Provided data:
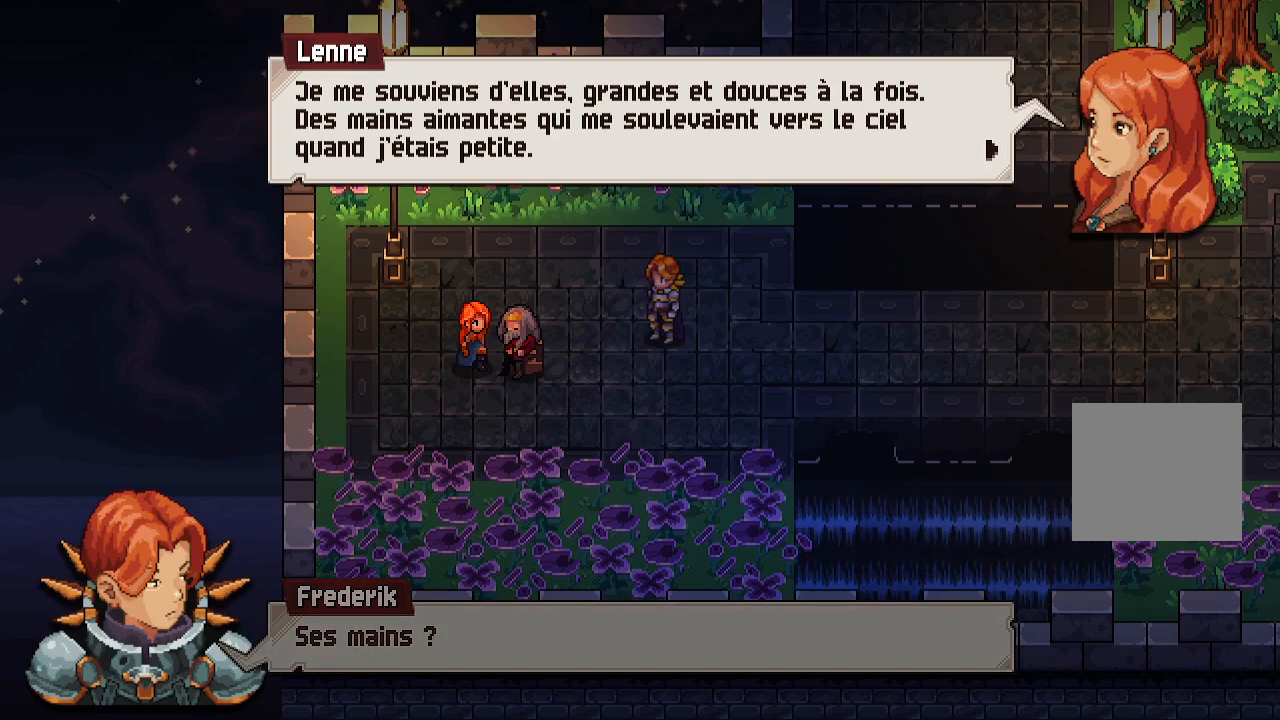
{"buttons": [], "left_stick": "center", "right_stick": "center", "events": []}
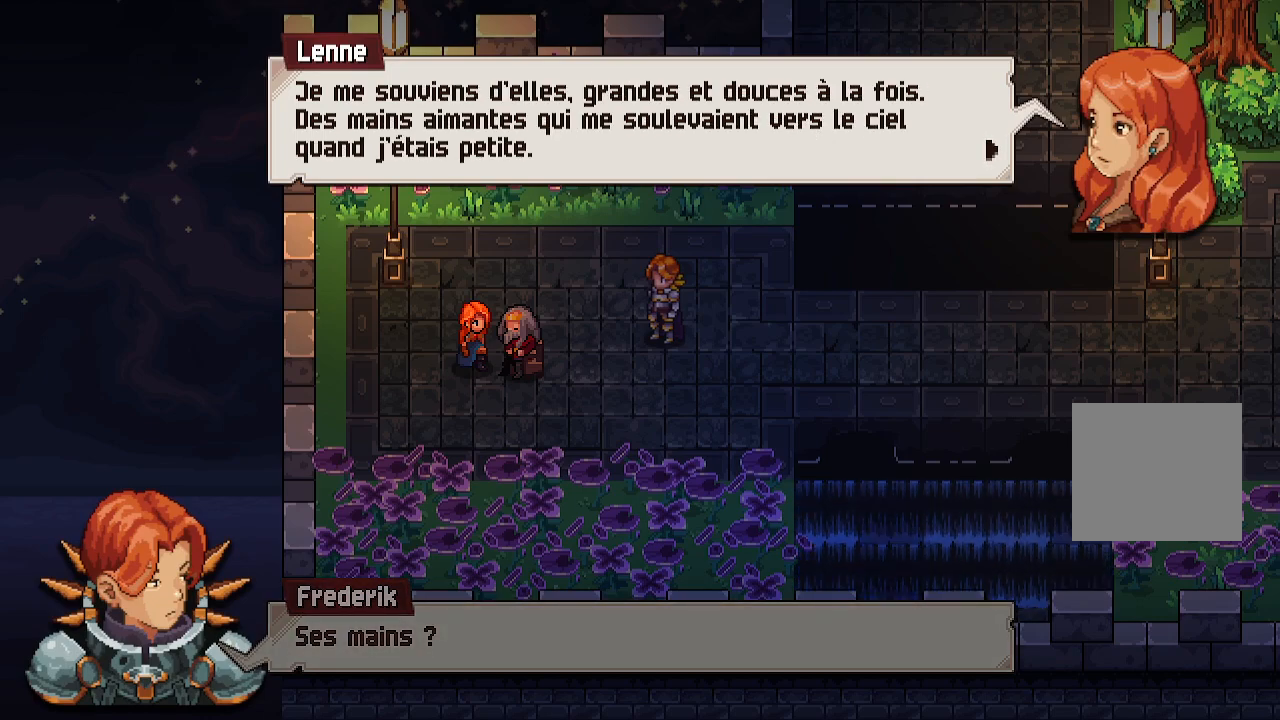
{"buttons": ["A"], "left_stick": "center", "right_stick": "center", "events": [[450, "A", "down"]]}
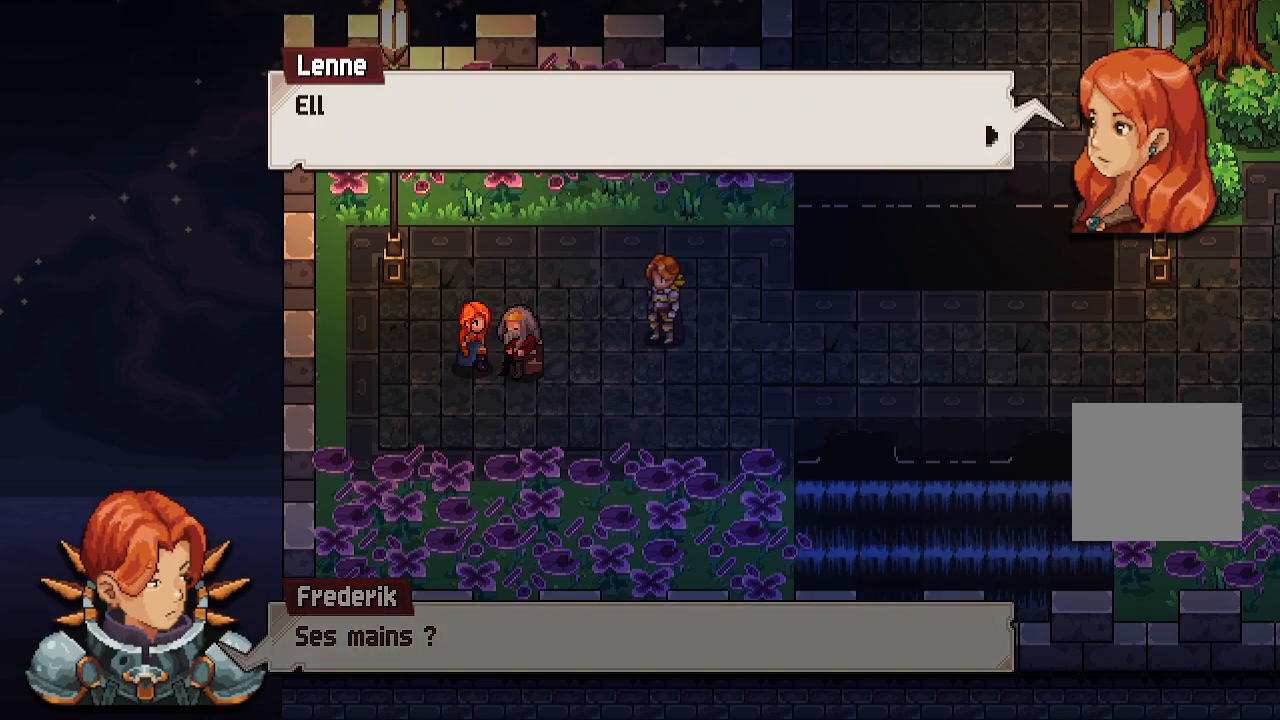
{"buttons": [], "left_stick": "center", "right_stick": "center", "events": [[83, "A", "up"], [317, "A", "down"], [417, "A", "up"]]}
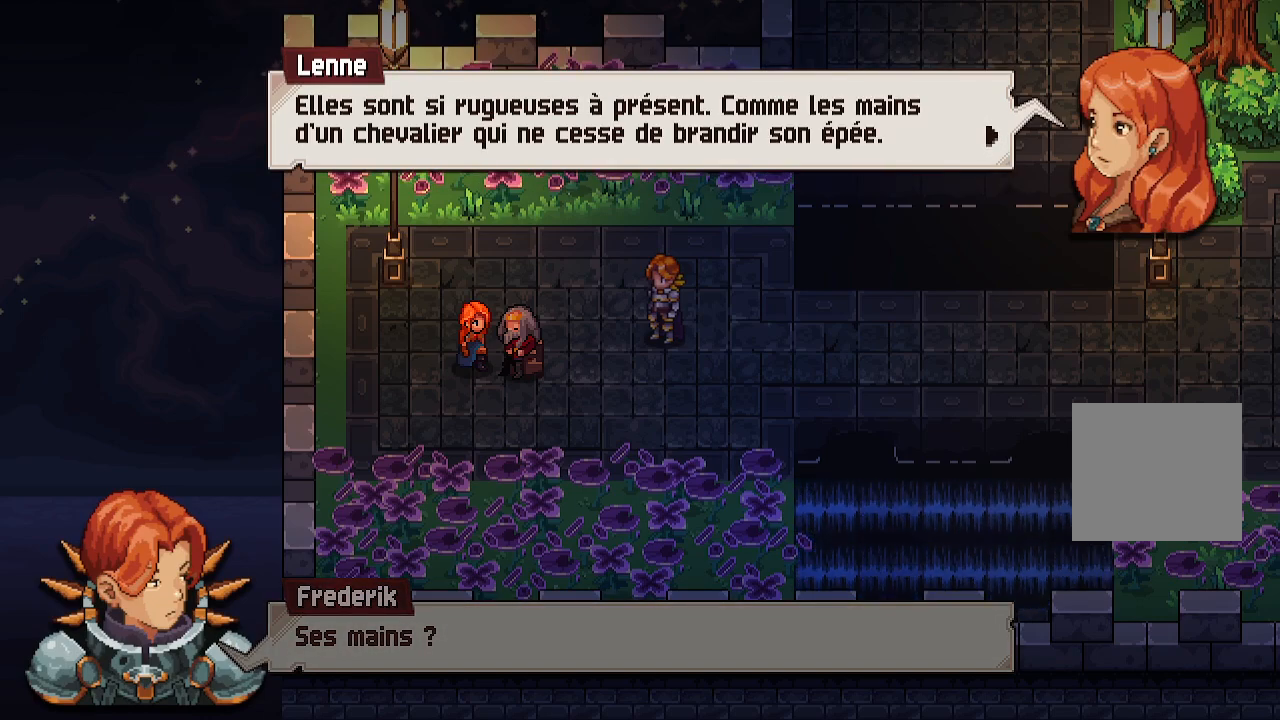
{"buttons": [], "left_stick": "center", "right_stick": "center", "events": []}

Problem requirements: Apart from the images, print all the material above exactly as given.

Result for this task:
{"buttons": [], "left_stick": "center", "right_stick": "center", "events": []}
{"buttons": ["A"], "left_stick": "center", "right_stick": "center", "events": [[450, "A", "down"]]}
{"buttons": [], "left_stick": "center", "right_stick": "center", "events": [[83, "A", "up"], [317, "A", "down"], [417, "A", "up"]]}
{"buttons": [], "left_stick": "center", "right_stick": "center", "events": []}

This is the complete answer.